From the 1960s to the 1980s, overall real economic growth has been called a "Japanese miracle": a 10% average in the 1960s, a 5% average in the 1970s and a 4% average in the 1980s. Growth slowed markedly in the 1990s, largely because of the after-effects of over-investment during the late 1980s and domestic policies intended to wring speculative excesses from the stock and real estate markets. Government efforts to revive economic growth met with little success and were further hampered in 2000 to 2001 by the deceleration of the global economy. However, the economy showed strong signs of recovery after 2005. GDP growth for that year was 2.8%, with an annualized fourth quarter expansion of 5.5%, surpassing the growth rates of the US and European Union during the same period.

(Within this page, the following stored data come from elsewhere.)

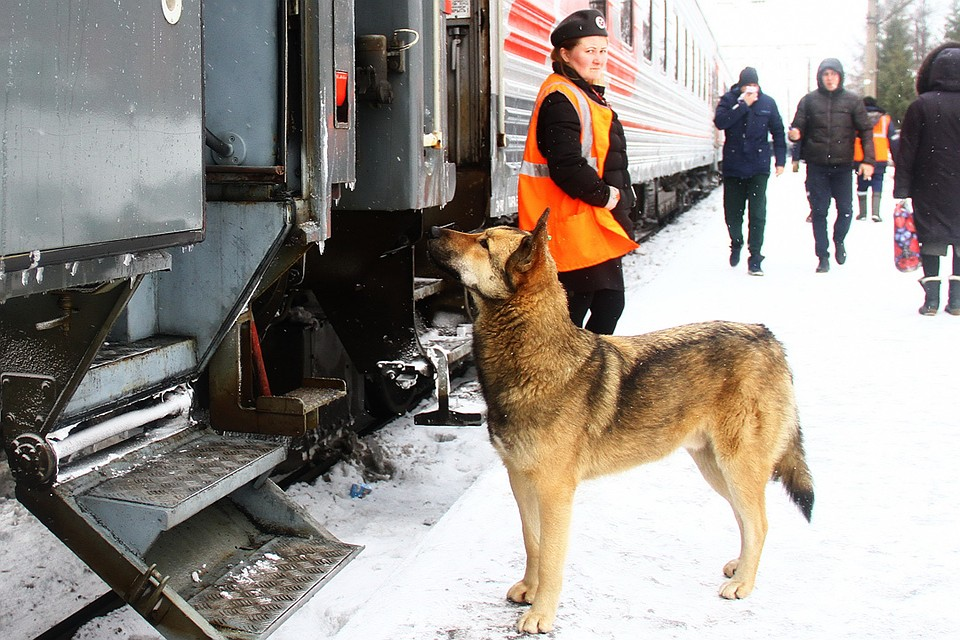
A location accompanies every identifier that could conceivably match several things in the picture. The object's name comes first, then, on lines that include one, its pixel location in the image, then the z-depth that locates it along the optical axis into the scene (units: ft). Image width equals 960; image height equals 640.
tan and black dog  9.53
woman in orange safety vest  14.32
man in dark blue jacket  33.40
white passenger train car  18.94
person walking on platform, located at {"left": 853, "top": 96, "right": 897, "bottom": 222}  54.65
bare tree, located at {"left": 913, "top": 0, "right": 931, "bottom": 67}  167.63
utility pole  85.21
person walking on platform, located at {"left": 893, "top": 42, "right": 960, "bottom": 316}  24.88
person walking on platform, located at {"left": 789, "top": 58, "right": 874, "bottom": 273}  32.32
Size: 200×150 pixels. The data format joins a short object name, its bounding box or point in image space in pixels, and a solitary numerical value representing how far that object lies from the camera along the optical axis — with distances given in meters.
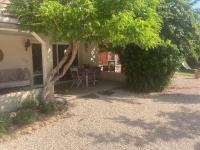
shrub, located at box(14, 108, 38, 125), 4.42
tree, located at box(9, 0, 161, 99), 4.10
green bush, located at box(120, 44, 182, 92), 6.76
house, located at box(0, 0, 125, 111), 5.57
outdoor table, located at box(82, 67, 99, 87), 7.49
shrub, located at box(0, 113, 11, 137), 3.99
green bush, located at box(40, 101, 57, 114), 4.97
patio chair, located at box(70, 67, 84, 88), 7.52
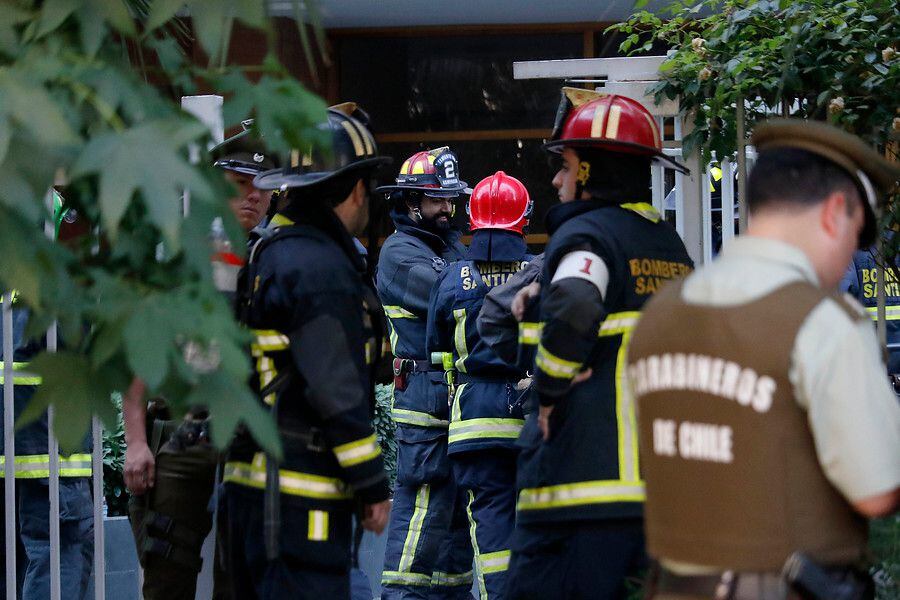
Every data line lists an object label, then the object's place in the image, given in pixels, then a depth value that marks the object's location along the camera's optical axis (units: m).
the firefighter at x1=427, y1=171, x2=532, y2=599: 11.67
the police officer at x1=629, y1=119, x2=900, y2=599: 4.41
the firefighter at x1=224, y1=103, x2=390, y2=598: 7.04
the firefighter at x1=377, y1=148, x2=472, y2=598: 12.63
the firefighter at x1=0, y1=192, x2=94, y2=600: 11.34
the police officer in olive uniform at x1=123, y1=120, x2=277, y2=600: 8.79
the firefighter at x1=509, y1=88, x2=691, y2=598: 7.43
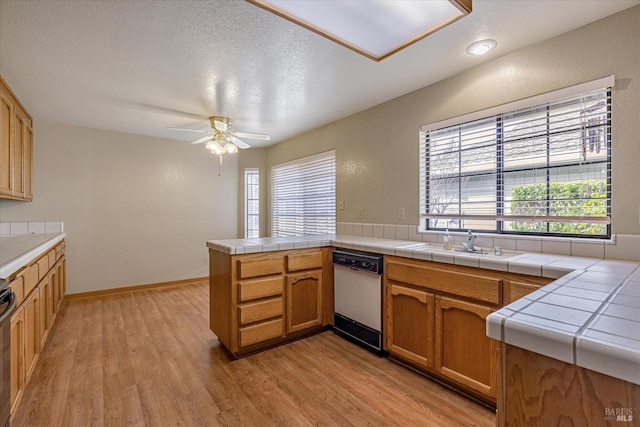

Because only about 15% of Japan's land is suitable for cultivation, a system of terrace farming is used to build in small areas. This results in one of the world's highest levels of crop yields per unit area, while the agricultural subsidies and protection are expensive. Japan imports about 50% of its requirements of grain and fodder crops other than rice, and it relies on imports for most of its supply of meat. In fishing, Japan is ranked second in the world behind China in tonnage of fish caught. Japan maintains one of the world's largest fishing fleets and accounts for nearly 15% of the global catch. Japan relies on foreign countries for almost all oil and food.

Most energy in Japan is produced from oil, natural gas and coal. Nuclear power in Japan makes a third of electricity production and Japan would like to double it in coming decades.